Mayor Steve Adler agreed. “My vote in this won’t be made with reference to bias in political views, because I think we need lots of different views on boards and commissions,” he said. “It goes to a sense of decorum and respect, and the ability for commissions to be able to function.”
Troxclair brought up these same concerns regarding Zimmerman’s nominees to the Commission on Immigrant Affairs. Mendoza’s nomination came after Zimmerman’s first failed; Rebecca Forest stepped down when Casar called for her to do so. Casar brought Council’s attention to comments Forest made at an anti-immigrant rally.
The discussion of Mendoza’s nomination started with accusations of racism, shouted by Mendoza from the audience seats. Council Member Pio Renteria had misspoke, calling Mendoza “Jamie” and assuming he was a woman.
“Don’t be racist,” Mendoza yelled.
Zimmerman jumped in. “I don’t know where the idea came that Mr. Mendoza was a woman. He’s not.”
Once they sorted out the nominee’s name, Council members expressed concern over Mendoza’s nomination because of a doctored photo he had reposted on Facebook. The photo shows First Lady Michelle Obama holding a sign that says her husband, President Barack Obama, is a “homo.”
Mendoza defended himself by emphasizing that it was a repost, not an original post he had written. “Not that I said, not that I wrote and not that I Photoshopped,” he said, arguing that the Austin Chronicle had also reposted this photo in a story about his nomination. “So if you want to deny me a voice on the city commission, then I hope you do the same to the Austin Chronicle and not deal with them, and not read their paper.”
Mendoza’s profile later revealed several more troubling posts, including calling the death of Annie’s List Executive Director Grace Garcia “karma” and rants against “black culture.”
Council Member Delia Garza, who abstained from voting on any of Zimmerman’s nominees, echoed Casar’s earlier comments about the judgment of District 6’s Council representation.
“With everything on our plates, I don’t have the time to go through every single appointment and research their Facebook posts,” said Garza. “And because of that, and because of what I believe to be questionable judgment, with all due respect to Council Member Zimmerman, I will continue to abstain from all his appointments.”
Garza also said she found Mendoza’s comments about President Obama offensive, to which he cried out, in Spanish, “You’re not Hispanic!”
Adler motioned to vote on the nearly three dozen other boards and commissions nominations. But he asked to hold voting on Mendoza and Mackenzie Kelly, Zimmerman’s nominee to the Commission for Women, who had been criticized for supporting Gamergate, a culture of online harassment of female video game journalists.
However, Adler’s motion failed to pass, with the mayor its sole “yea” vote.
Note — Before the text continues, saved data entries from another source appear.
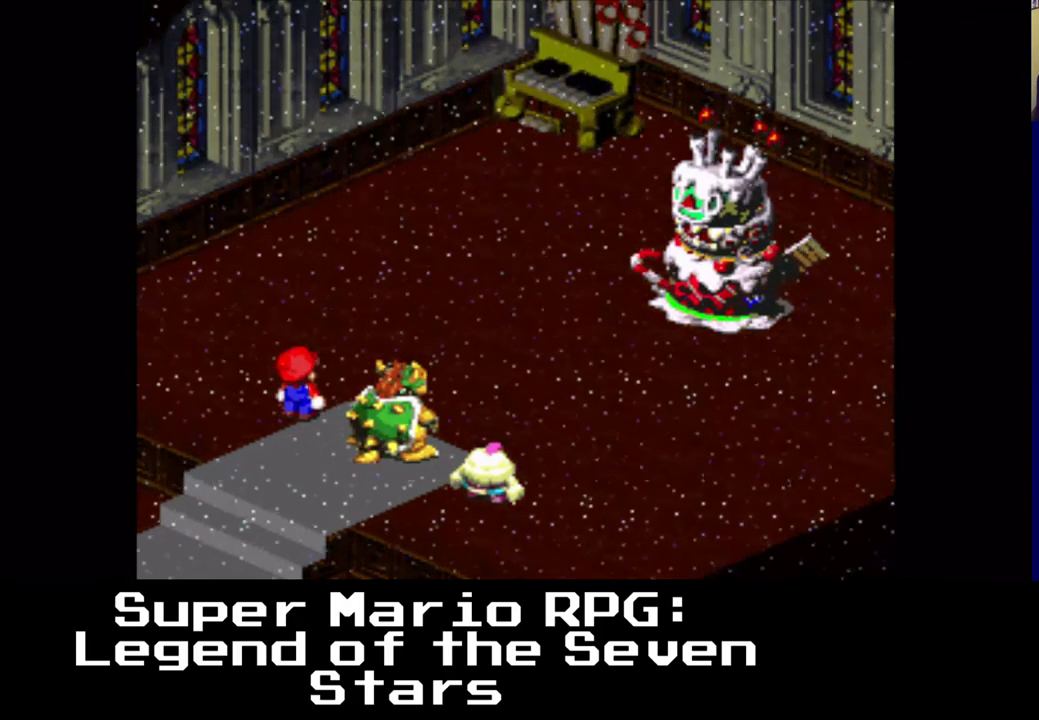
{"buttons": [], "events": []}
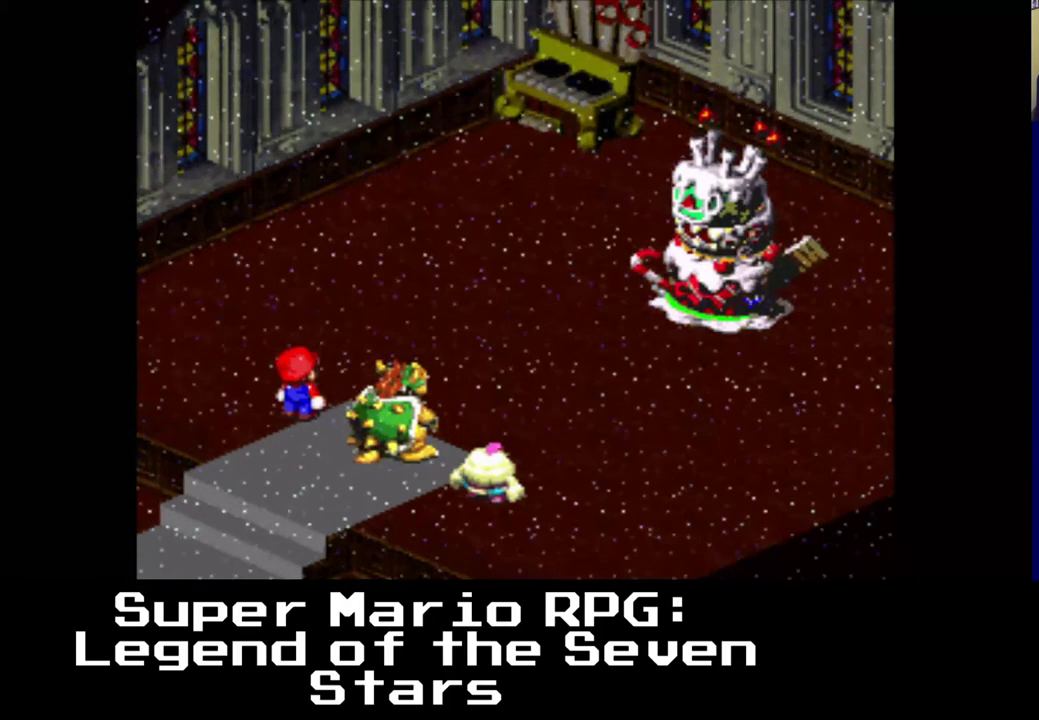
{"buttons": [], "events": []}
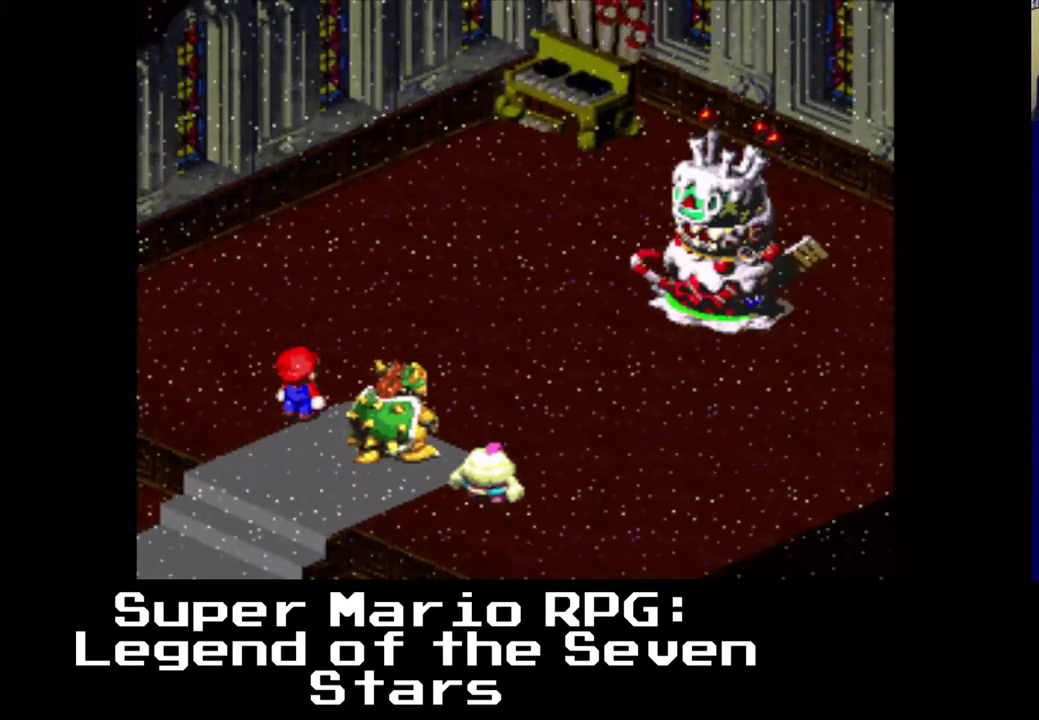
{"buttons": [], "events": []}
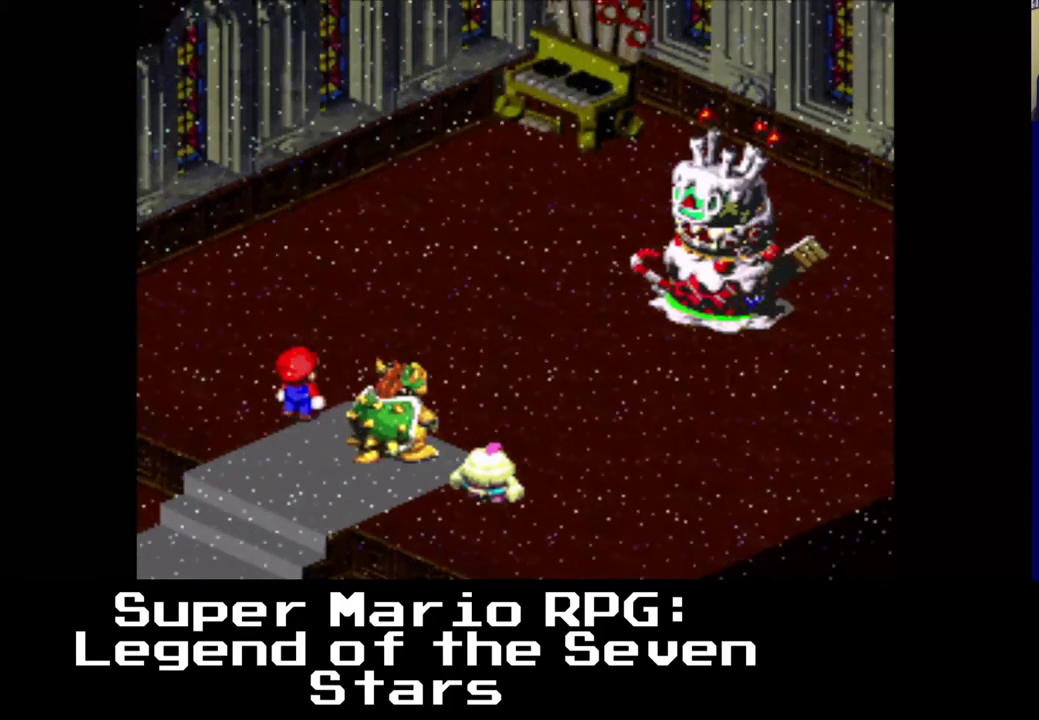
{"buttons": ["B"], "events": [[417, "B", "down"]]}
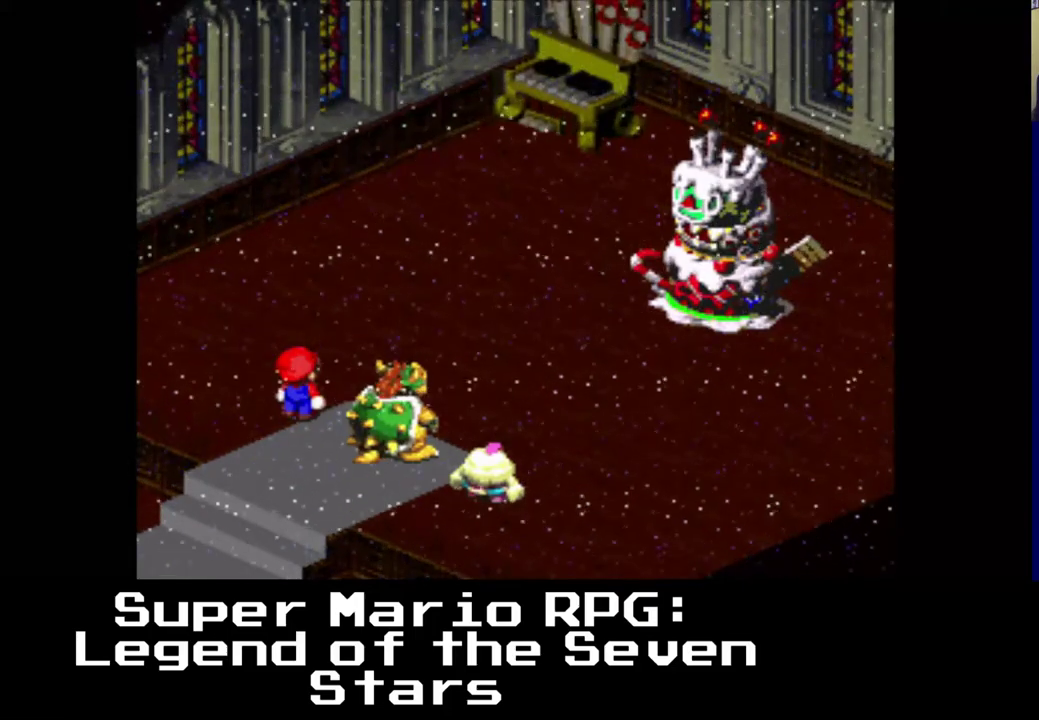
{"buttons": [], "events": [[133, "B", "up"]]}
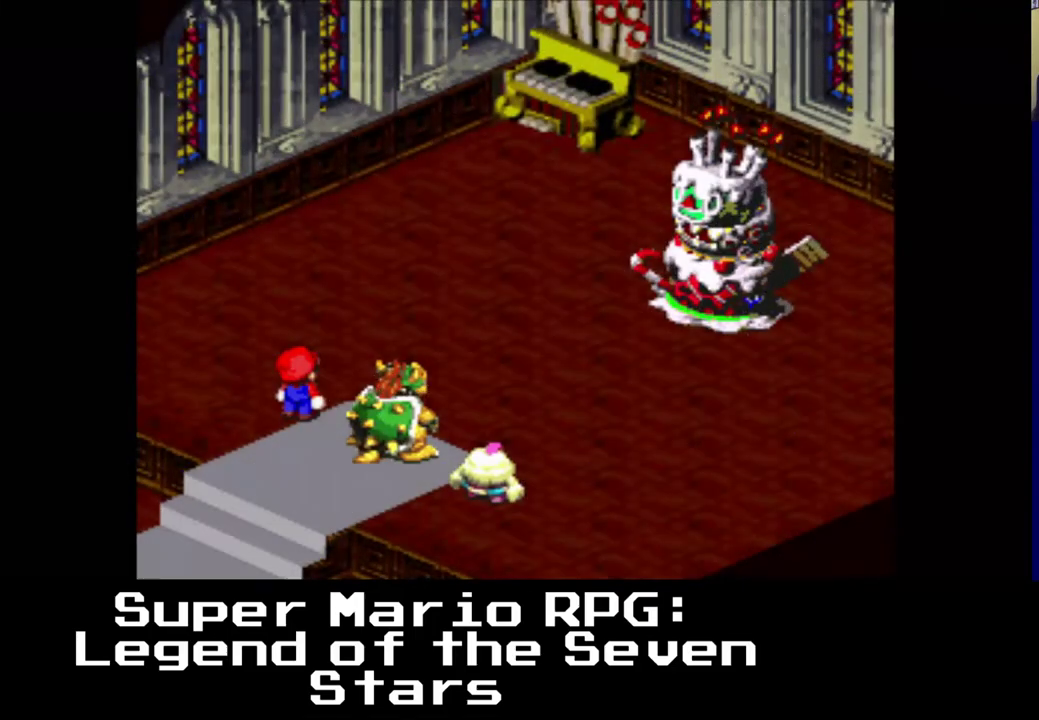
{"buttons": ["B"], "events": [[367, "B", "down"]]}
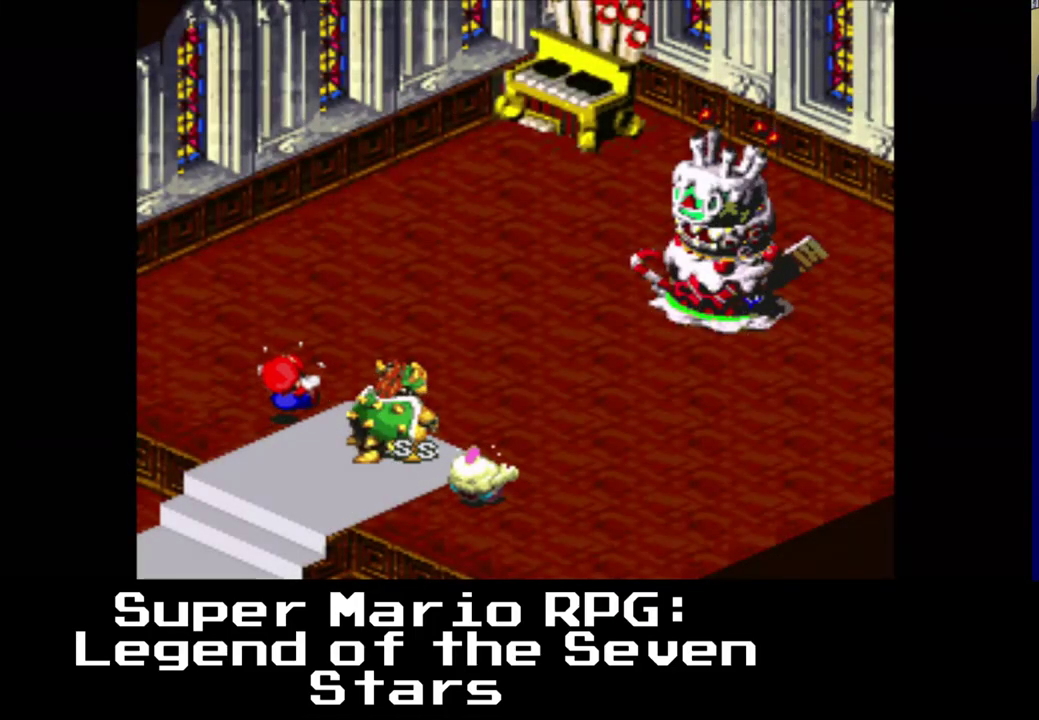
{"buttons": [], "events": [[183, "B", "up"]]}
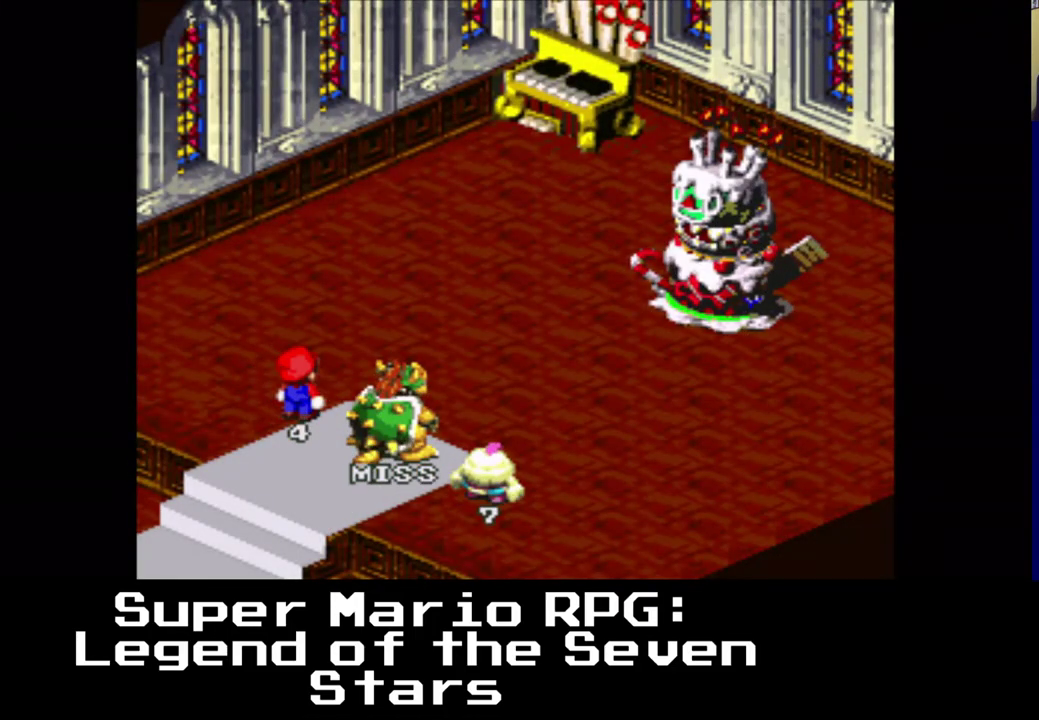
{"buttons": [], "events": []}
Council members therefore began voting on Zimmerman’s two controversial nominees. They appointed Kelly with an 8-0 vote, with Garza and Casar abstaining and Gallo absent.
Mendoza’s appointment, though, was neither swift nor successful. Troxclair seconded the motion to vote, but not before questioning Mendoza: “If you are confirmed in this position, would you approach it in a respectful manner and be able to have productive dialogue with other members of the commission?”
Mendoza stressed the makeup of his friends as demonstrative of his ability to get along with those unlike himself. “I’ve got friends, best friends, who don’t share my political views,” said Mendoza. “One of my best friends is gay, he’s married, he invited me to his wedding.”
But his response failed to sway Council. Mendoza’s appointment failed on a 2-4 vote. Pool, Garza, Casar and Renteria abstained, with Gallo absent.